> Your task
For this exercise, write out exactly the lines of the material from the one containing "Zoom in slightly" through the end, both ends included, and nothing more.

> Source data
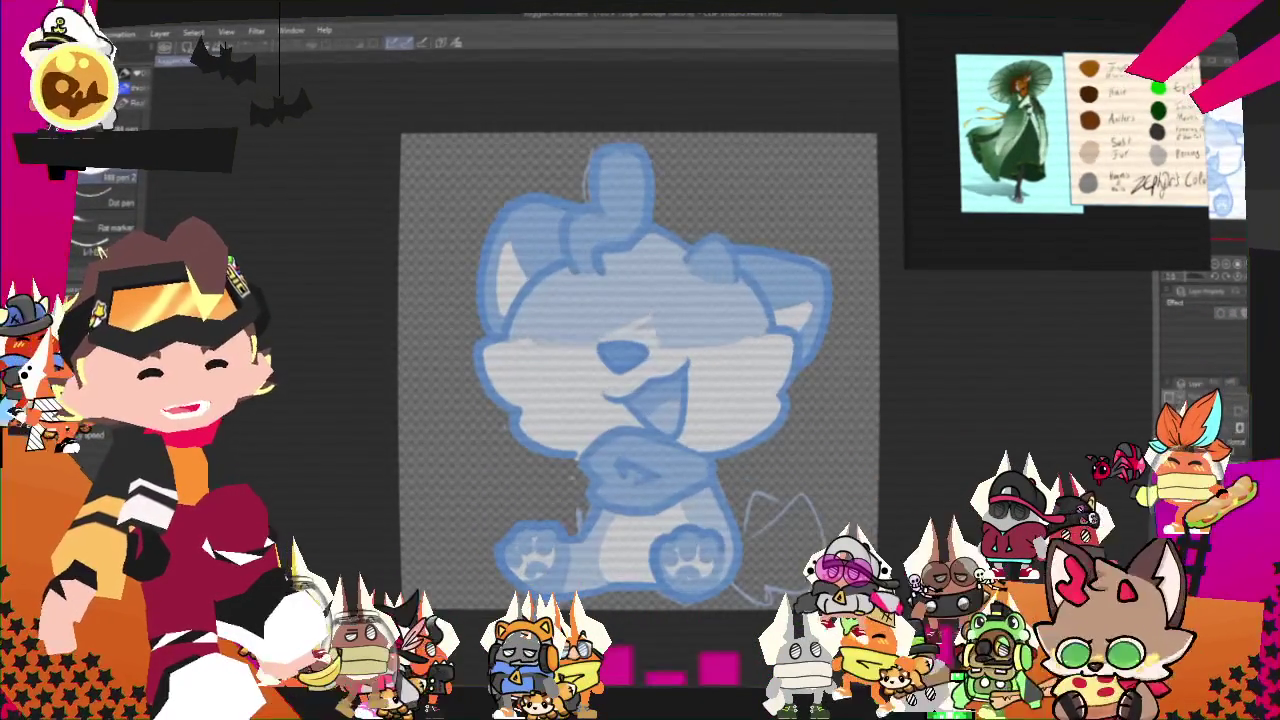
left_click(1205, 436)
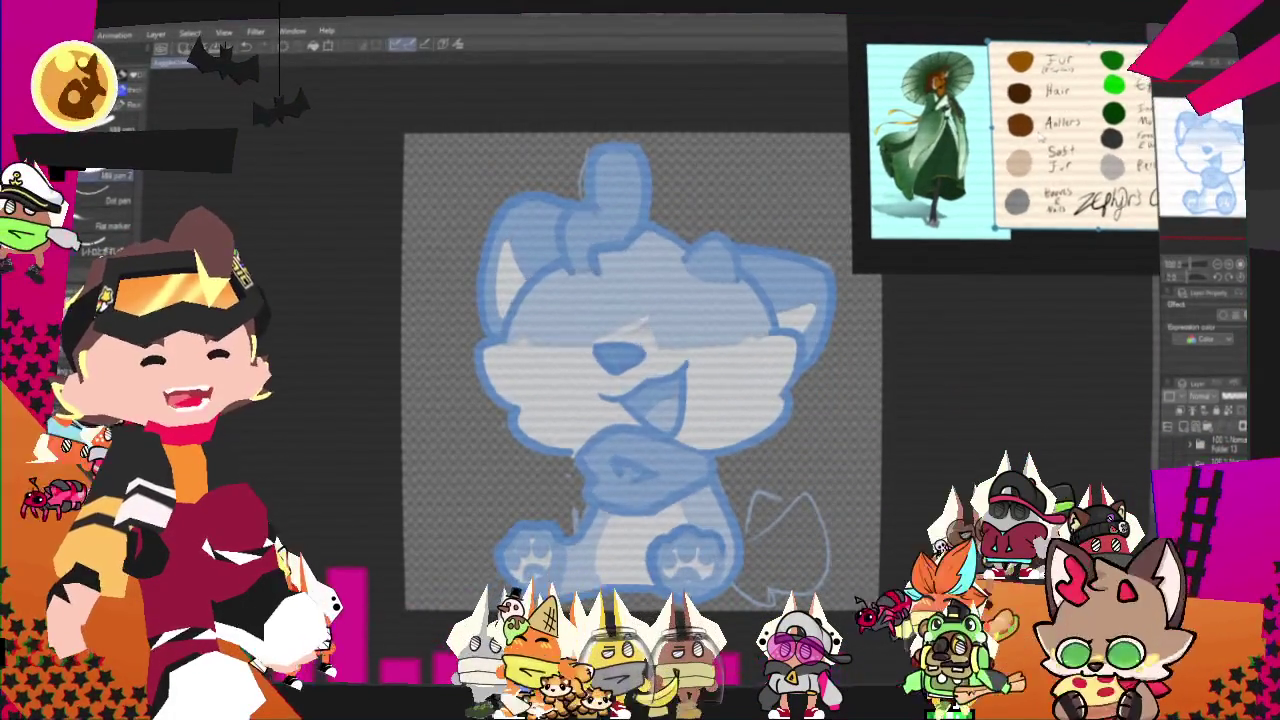
Zoom in slightly and ink the first black line along the top of the deer's head.
scroll(721, 384, "up", 1)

> Result of the task
Zoom in slightly and ink the first black line along the top of the deer's head.
scroll(721, 384, "up", 1)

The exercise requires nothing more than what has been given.